Basic Training

 Ship date is 11/2 but he left us on 11/1

Last day, The Goodbye- Around 6:30pm Adeline and I dropped Kris off at a hotel. Adeline had to go potty so we went in. There were friends and family there hanging out with their soldier. We didn’t know you could do that. Apparently the movie he had to be there to see (which he’s already seen 3 other times) didn’t start until 9pm. So he had to be there to check in at 7pm but then wait around until 9. I guess the other families knew that and took advantage of the time. I left Paisley, Cooper and Raegan at home with a friend. (Paisley and Cooper chose to stay home and Adeline chose to come drop off Kris.) We stayed for a few minuets but needed to get back to put the kids to bed. It was hard. I didn’t want to let go. Kris walked us back out to the van and said goodbye to Adeline. We got her in her car seat then I stood outside the van to say my final goodbye. When I got back in the van Adeline told me how much she already missed him and was starting to cry when we were both outside the van. It helped that we could talk and FaceTime after his video and before bed. I think he ended up going to bed around 11pm and then was awake and getting ready to leave for MEPS by 3:30am. He did not get to return to sleep until 10pm TUESDAY! I think he was awake for about 43 hours! 

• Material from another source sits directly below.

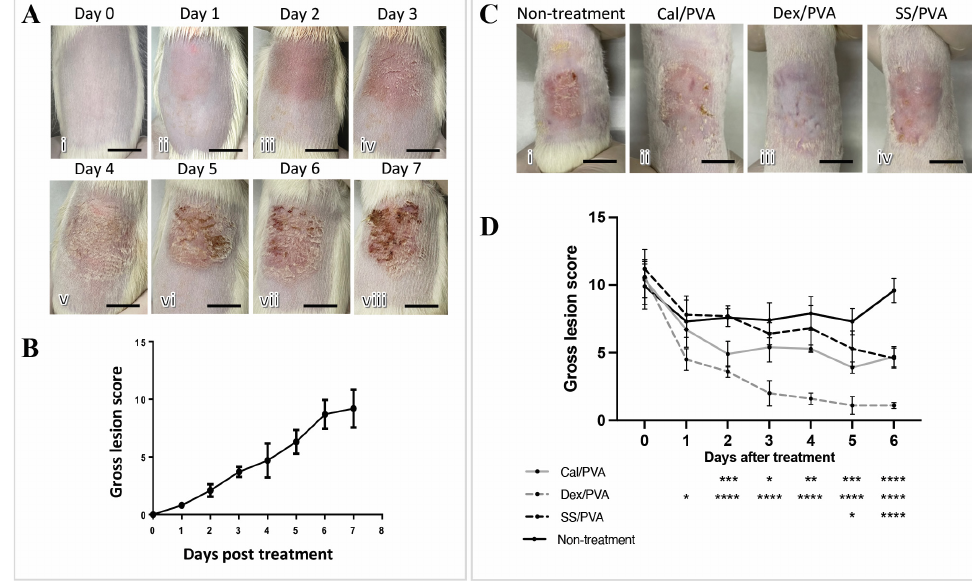
Figure 2. Anatomical appearance scores after treatment in imiquimod-induced psoriatic rat models. ( A ) Gross skin lesions in the induction period from Day 0 to Day 7 ( i – viii ). ( B ) Line graphs of the severity scores of psoriatic lesions in the induction period from Day 0 to Day 7. ( C ) Gross skin lesions in each group after treatment on Day 6 ( i – vi ): ( i ) untreated; ( ii ) calcitriol-based hydrogel treatment; ( iii ) dexamethasone-based hydrogel treatment; ( vi ) sericin-based hydrogel treatment. ( D ) Line graph comparing gross lesion scores after treatment from Day 0 to Day 6 in each group, with the significance level of treated groups compared with the untreated control determined using ANOVA, scale bars ( A , C ) = 0.75 cm. The significant level in the figure was presented as * = p < 0.05 , ** = p < 0.01, *** = p < 0.001, **** = p < 0.0001 .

Day 1- He arrived at MEPS and we could still talk and text a few times through Monday. Each phone call was hard because I never knew it if would be our last one. Then the last one came. It was around 8pm Monday night. I could tell from his voice and verbiage that it was the last call. It only lasted 15 seconds. He said he got there safely and he loved us. Luckily I was saying prayers with Adeline and Paisley when he called so they got one more goodbye. 

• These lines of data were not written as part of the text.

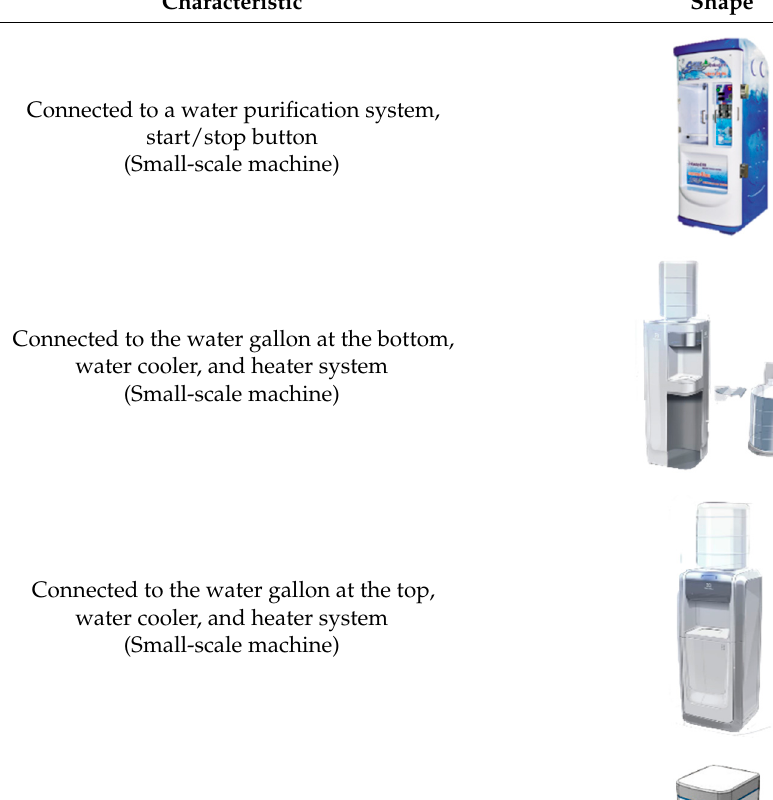
Table 1. Market survey on the automatic water filling machine.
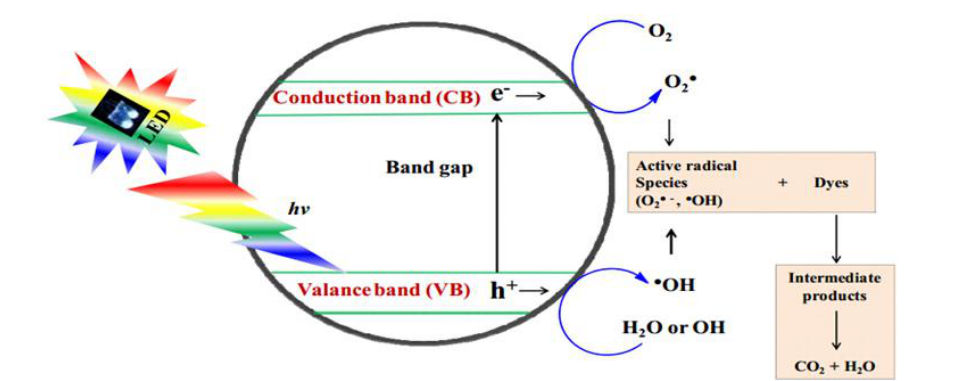
Fig. 1: The mechanism of photocatalysis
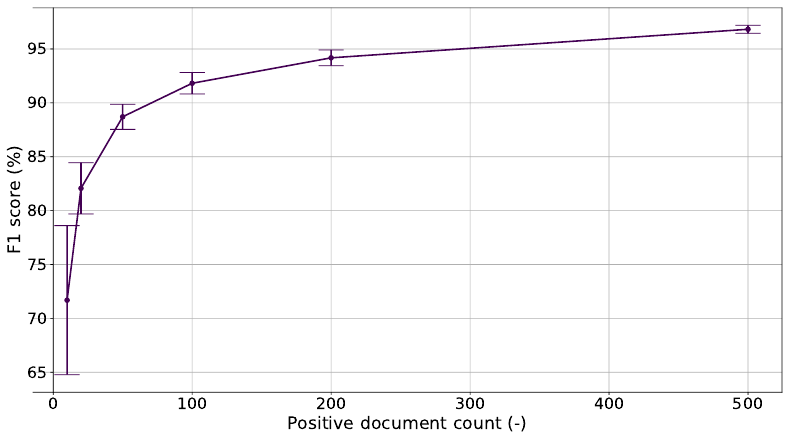
Figure 4. Effect of positive document counts on classifier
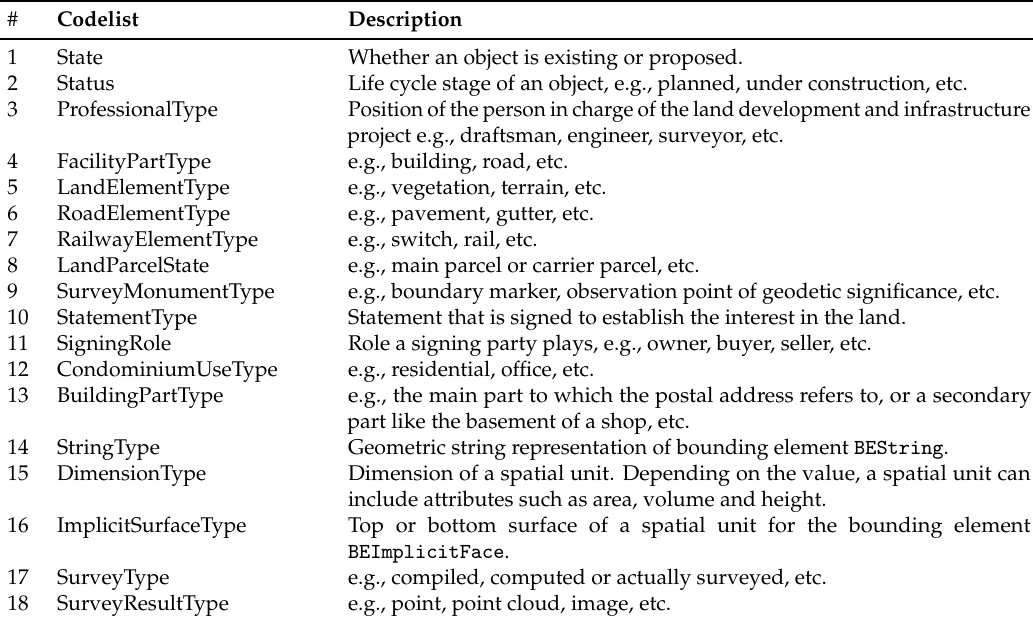
Table 3. Description of codelists included in the Infra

Day 2- Tuesday I felt a pain in my heart. I didn’t cry much, it just hurt. The kids seem ok. Adeline is having the hardest time, she tells me she misses dad. I felt like a middle school girl stalking her crush. I pulled up our Life360 app where I can track him and was surprised to see it update his location throughout the day. It was comforting to be able to see. I got 2 texts from him. Both were very short and then he was gone again. He  FaceTimed us for a couple of minuets as we were finishing up dinner. That was a huge surprise and joy! He suspects that he might be able to have a couple minuets a day on his phone until Friday which is when the paperwork stuff is out of he way and the real training begins. He said so far 10 people (1 male, 9 female) in his group (out of around 200) have been put into quarantine for testing Covid positive. I wish there was a more detailed resource for the family to know what to expect and when. It’s all so ambiguous and secret.

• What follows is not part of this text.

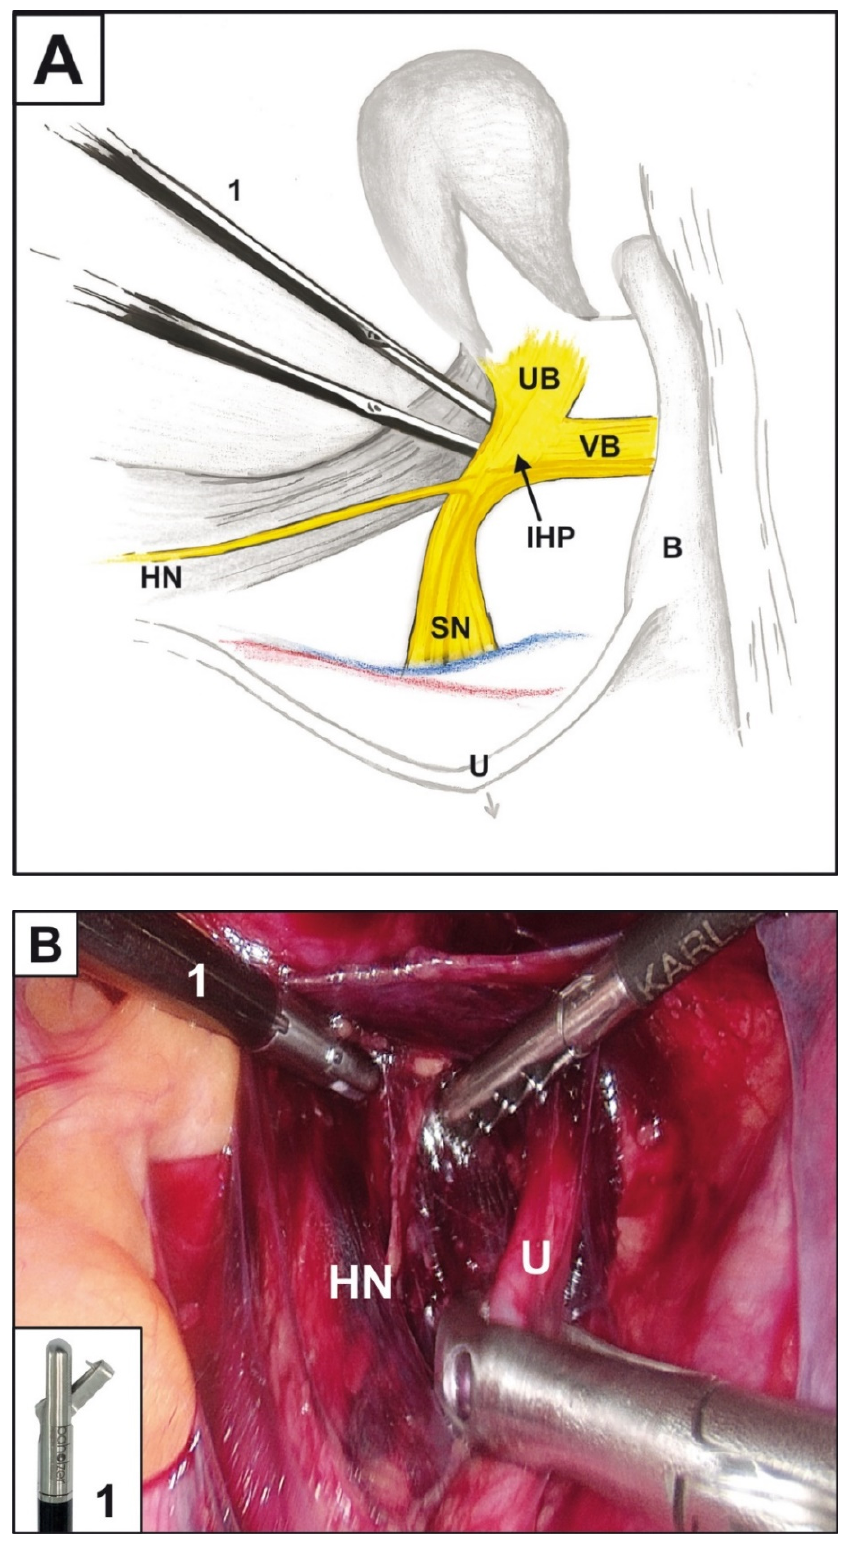
Figure 1. Laparoscopic biopsy of uterine branches: ( A ). Scheme; ( B ). Laparoscopic view. Legends:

Day 3- I received a few short texts during the day and FaceTime in the evening while putting the girls to bed. It's SO nice to talk to him and see him for just a few minuets. It just makes everything seem more normal when I can tell him about the little daily things like play dates, baby pooping in the bath and eating it- you know normal stuff. They made him re-purchase all of the toiletries we purchased and sent with him and he's not allowed to use what he brought. Who came up with that logic?! Really do you care and does it matter if it's Colgate or Crest? Yes- apparently the answer is yes, the army cares. He's not getting great sleep since there are some really bad snores and the bed he was assigned is right by the door so all of the midnight pee runs wake him up. Tonight he's on "fire duty" from 1-2am. This is where they walk the halls and sign all of the potty trips in and out.